Als einzige, die meine Mutter gut gekannt hat, fühle ich mich verpflichtet, mein Wissen mitzuteilen. Sie hat mir so viel gegeben, daß ich etwas zurückgeben muß.

  • 1. Nach Ausbruch des Krieges veranlaßte die französische Regierung, daß alle deutschen Staatsbürger als feindliche Ausländer in Lagern interniert wurden, auch die antifaschistischen Emigranten. Nach der Besetzung Frankreichs durch die Wehrmacht wurden diese Lager für viele politische und jüdische Flüchtlinge aus Nazideutschland zur tödlichen Falle.
  • 2. Walter Janka, ab Anfang der fünfziger Jahre Leiter des Aufbau-Verlages, gehörte zu einer parteiinternen Oppositionsgruppe in der SED. Er wurde 1956 verhaftet und in einem Schauprozeß zu fünf Jahren Gefängnis verurteilt (von denen er vier absitzen mußte). In seinem 1989 veröffentlichten Buch „Schwierigkeiten mit der Wahrheit“ warf Janka Anna Seghers vor, daß sie als bekannteste DDR-Autorin und Vorsitzende des Schriftsteller-Verbandes, die nichts zu befürchten hatte, sich nicht eindeutig für ihn eingesetzt hätte.

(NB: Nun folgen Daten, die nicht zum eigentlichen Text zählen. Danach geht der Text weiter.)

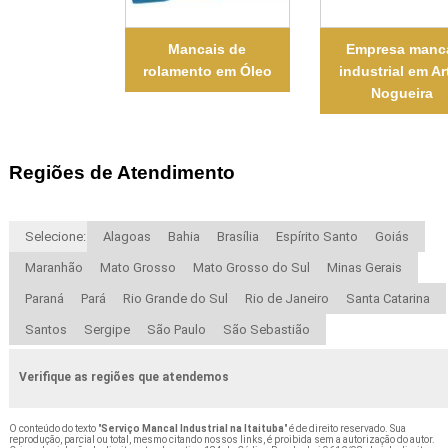
Mancais de
Empresa manc
rolamento em Óleo
industrial em Ar
Nogueira
Regiões de Atendimento
Selecione:
Alagoas
Bahia
Brasília
Espírito Santo
Goiás
Maranhão
Mato Grosso
Mato Grosso do Sul
Minas Gerais
Paraná
Pará
Rio Grande do Sul
Rio de Janeiro
Santa Catarina
Santos
Sergipe
São Paulo
São Sebastião
Verifique as regiões que atendemos
O conteúdo do texto "
Serviço Mancal Industrial na Itaituba
" é de direito reservado. Sua
reprodução, parcial ou total, mesmo citando nossos links, é proibida sem a autorização do autor.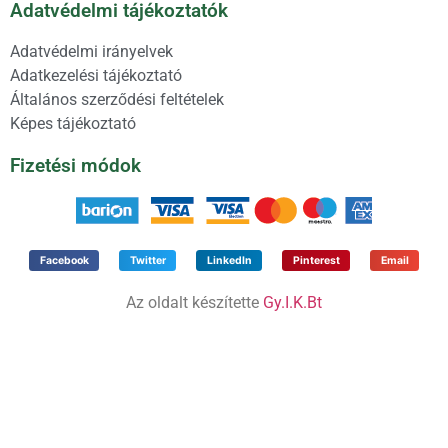
Adatvédelmi tájékoztatók
Adatvédelmi irányelvek
Adatkezelési tájékoztató
Általános szerződési feltételek
Képes tájékoztató
Fizetési módok
Facebook
Twitter
LinkedIn
Pinterest
Email
Az oldalt készítette
Gy.I.K.Bt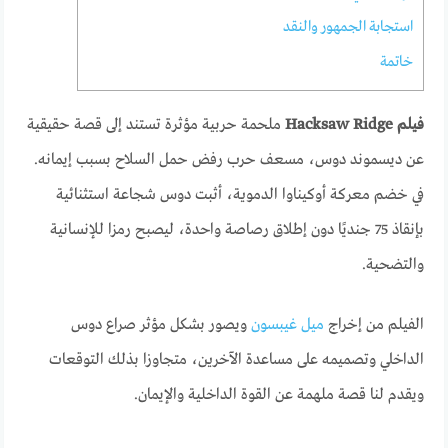
استجابة الجمهور والنقد
خاتمة
فيلم Hacksaw Ridge
ملحمة حربية مؤثرة تستند إلى قصة حقيقية
عن ديسموند دوس، مسعف حرب رفض حمل السلاح بسبب إيمانه.
في خضم معركة أوكيناوا الدموية، أثبت دوس شجاعة استثنائية
بإنقاذ 75 جنديًا دون إطلاق رصاصة واحدة، ليصبح رمزا للإنسانية
والتضحية.
الفيلم من إخراج
ميل غيبسون
ويصور بشكل مؤثر صراع دوس
الداخلي وتصميمه على مساعدة الآخرين، متجاوزا بذلك التوقعات
ويقدم لنا قصة ملهمة عن القوة الداخلية والإيمان.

Das Gespräch führte Gert Eisenbürger im Dezember 1995 in Berlin.

Ruth Radvanyi hat 1994 zusammen mit Frank Wagner und Ursula Emmerich das sehr informative und ansprechend gestaltete Buch „Anna Seghers – Eine Biographie in Bildern“ herausgegeben. Das Buch ist im Aufbau-Verlag (Berlin) erschienen und kostet 58,- DM.